# What is expected:
Only the final stretch of lines is needed: output exactly the line containing "index mcp: (304, 458)" and all lines following it in the listing below.

# Raw data:

□ □ □ □ □ □ □

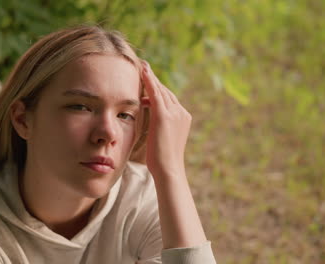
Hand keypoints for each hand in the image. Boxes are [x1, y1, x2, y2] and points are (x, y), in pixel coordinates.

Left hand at [140, 61, 191, 177]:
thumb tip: (152, 124)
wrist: (168, 169)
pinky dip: (149, 81)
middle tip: (144, 66)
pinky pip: (156, 94)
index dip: (158, 88)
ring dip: (150, 77)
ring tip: (142, 66)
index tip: (149, 79)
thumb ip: (159, 127)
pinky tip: (143, 72)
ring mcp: (175, 113)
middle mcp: (181, 113)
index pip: (168, 99)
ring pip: (161, 90)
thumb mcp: (162, 139)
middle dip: (154, 79)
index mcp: (183, 117)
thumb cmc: (162, 160)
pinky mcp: (165, 116)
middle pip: (165, 92)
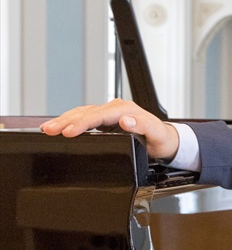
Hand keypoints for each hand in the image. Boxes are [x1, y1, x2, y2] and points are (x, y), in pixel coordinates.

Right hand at [39, 98, 179, 160]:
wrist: (166, 141)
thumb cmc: (162, 139)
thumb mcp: (156, 134)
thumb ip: (142, 126)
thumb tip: (126, 120)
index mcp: (126, 109)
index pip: (99, 115)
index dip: (82, 123)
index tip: (69, 132)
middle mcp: (116, 109)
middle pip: (86, 113)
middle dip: (66, 121)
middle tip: (50, 130)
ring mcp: (109, 113)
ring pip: (82, 113)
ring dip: (64, 120)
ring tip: (48, 129)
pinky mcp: (105, 120)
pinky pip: (84, 118)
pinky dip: (70, 122)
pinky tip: (59, 126)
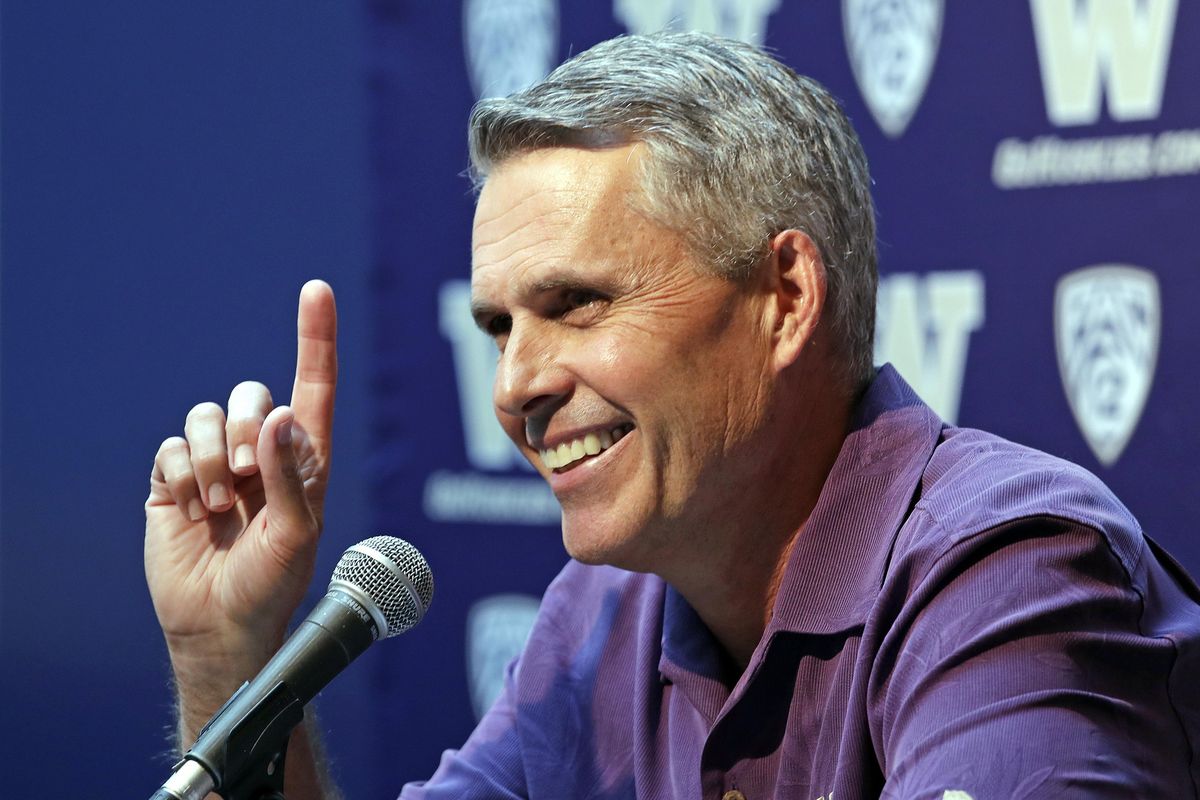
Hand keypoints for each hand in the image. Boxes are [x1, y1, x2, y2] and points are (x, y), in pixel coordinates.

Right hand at [144, 280, 336, 731]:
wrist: (219, 625)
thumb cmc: (273, 584)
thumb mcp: (297, 534)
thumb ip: (291, 475)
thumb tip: (277, 416)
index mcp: (304, 458)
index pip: (314, 387)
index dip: (315, 338)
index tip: (317, 290)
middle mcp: (262, 452)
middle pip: (249, 395)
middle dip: (244, 433)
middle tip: (247, 481)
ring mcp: (218, 463)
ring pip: (205, 416)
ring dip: (211, 460)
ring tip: (221, 507)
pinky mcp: (176, 480)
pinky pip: (171, 448)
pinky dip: (182, 477)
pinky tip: (194, 512)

□ □ □ □ □ □ □

# Written answer:
index mcp: (304, 458)
index pip: (314, 387)
index dip: (315, 338)
index tip: (317, 290)
middle mcp: (262, 452)
middle pip: (249, 395)
middle dip: (244, 433)
middle tip: (247, 481)
ring mcp: (218, 463)
ring pip: (205, 416)
ring dip: (211, 460)
ring tip: (221, 507)
pinky mcp: (176, 480)
pinky pip: (171, 448)
pinky dip: (182, 477)
pinky tip: (194, 512)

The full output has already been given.